Exercise goal:
Each entry listed below should be reproduced word for word.

***** Input data *****

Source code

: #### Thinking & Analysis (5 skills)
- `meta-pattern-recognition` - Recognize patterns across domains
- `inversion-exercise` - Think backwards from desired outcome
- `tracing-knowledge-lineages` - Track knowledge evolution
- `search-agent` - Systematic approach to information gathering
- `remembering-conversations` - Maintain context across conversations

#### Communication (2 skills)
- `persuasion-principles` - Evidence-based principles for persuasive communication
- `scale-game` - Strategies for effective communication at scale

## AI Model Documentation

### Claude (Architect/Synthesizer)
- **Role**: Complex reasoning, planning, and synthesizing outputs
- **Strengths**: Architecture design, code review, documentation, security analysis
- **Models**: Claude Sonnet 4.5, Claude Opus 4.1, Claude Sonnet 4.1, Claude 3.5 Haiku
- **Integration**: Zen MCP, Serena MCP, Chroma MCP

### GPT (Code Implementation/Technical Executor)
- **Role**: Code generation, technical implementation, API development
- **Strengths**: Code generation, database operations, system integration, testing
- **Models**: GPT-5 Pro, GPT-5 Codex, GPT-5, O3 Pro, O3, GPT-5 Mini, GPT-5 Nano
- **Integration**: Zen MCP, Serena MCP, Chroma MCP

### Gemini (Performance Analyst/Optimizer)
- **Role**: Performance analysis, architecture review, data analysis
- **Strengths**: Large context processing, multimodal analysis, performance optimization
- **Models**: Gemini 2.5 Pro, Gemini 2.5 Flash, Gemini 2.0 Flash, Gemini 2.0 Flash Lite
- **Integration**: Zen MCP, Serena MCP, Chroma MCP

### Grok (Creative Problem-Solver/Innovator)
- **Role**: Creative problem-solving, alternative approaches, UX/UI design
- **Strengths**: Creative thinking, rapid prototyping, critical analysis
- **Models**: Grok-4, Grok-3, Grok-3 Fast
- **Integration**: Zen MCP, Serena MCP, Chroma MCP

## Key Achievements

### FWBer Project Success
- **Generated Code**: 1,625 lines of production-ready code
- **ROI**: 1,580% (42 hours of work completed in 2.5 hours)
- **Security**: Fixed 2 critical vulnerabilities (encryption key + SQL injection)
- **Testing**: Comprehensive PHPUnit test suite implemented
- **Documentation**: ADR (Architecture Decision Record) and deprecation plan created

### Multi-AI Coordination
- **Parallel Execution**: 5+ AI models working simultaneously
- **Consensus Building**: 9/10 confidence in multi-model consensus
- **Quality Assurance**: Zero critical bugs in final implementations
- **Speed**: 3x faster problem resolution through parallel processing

*****

Answer to this problem:
Source code

: #### Thinking & Analysis (5 skills)
- `meta-pattern-recognition` - Recognize patterns across domains
- `inversion-exercise` - Think backwards from desired outcome
- `tracing-knowledge-lineages` - Track knowledge evolution
- `search-agent` - Systematic approach to information gathering
- `remembering-conversations` - Maintain context across conversations

#### Communication (2 skills)
- `persuasion-principles` - Evidence-based principles for persuasive communication
- `scale-game` - Strategies for effective communication at scale

## AI Model Documentation

### Claude (Architect/Synthesizer)
- **Role**: Complex reasoning, planning, and synthesizing outputs
- **Strengths**: Architecture design, code review, documentation, security analysis
- **Models**: Claude Sonnet 4.5, Claude Opus 4.1, Claude Sonnet 4.1, Claude 3.5 Haiku
- **Integration**: Zen MCP, Serena MCP, Chroma MCP

### GPT (Code Implementation/Technical Executor)
- **Role**: Code generation, technical implementation, API development
- **Strengths**: Code generation, database operations, system integration, testing
- **Models**: GPT-5 Pro, GPT-5 Codex, GPT-5, O3 Pro, O3, GPT-5 Mini, GPT-5 Nano
- **Integration**: Zen MCP, Serena MCP, Chroma MCP

### Gemini (Performance Analyst/Optimizer)
- **Role**: Performance analysis, architecture review, data analysis
- **Strengths**: Large context processing, multimodal analysis, performance optimization
- **Models**: Gemini 2.5 Pro, Gemini 2.5 Flash, Gemini 2.0 Flash, Gemini 2.0 Flash Lite
- **Integration**: Zen MCP, Serena MCP, Chroma MCP

### Grok (Creative Problem-Solver/Innovator)
- **Role**: Creative problem-solving, alternative approaches, UX/UI design
- **Strengths**: Creative thinking, rapid prototyping, critical analysis
- **Models**: Grok-4, Grok-3, Grok-3 Fast
- **Integration**: Zen MCP, Serena MCP, Chroma MCP

## Key Achievements

### FWBer Project Success
- **Generated Code**: 1,625 lines of production-ready code
- **ROI**: 1,580% (42 hours of work completed in 2.5 hours)
- **Security**: Fixed 2 critical vulnerabilities (encryption key + SQL injection)
- **Testing**: Comprehensive PHPUnit test suite implemented
- **Documentation**: ADR (Architecture Decision Record) and deprecation plan created

### Multi-AI Coordination
- **Parallel Execution**: 5+ AI models working simultaneously
- **Consensus Building**: 9/10 confidence in multi-model consensus
- **Quality Assurance**: Zero critical bugs in final implementations
- **Speed**: 3x faster problem resolution through parallel processing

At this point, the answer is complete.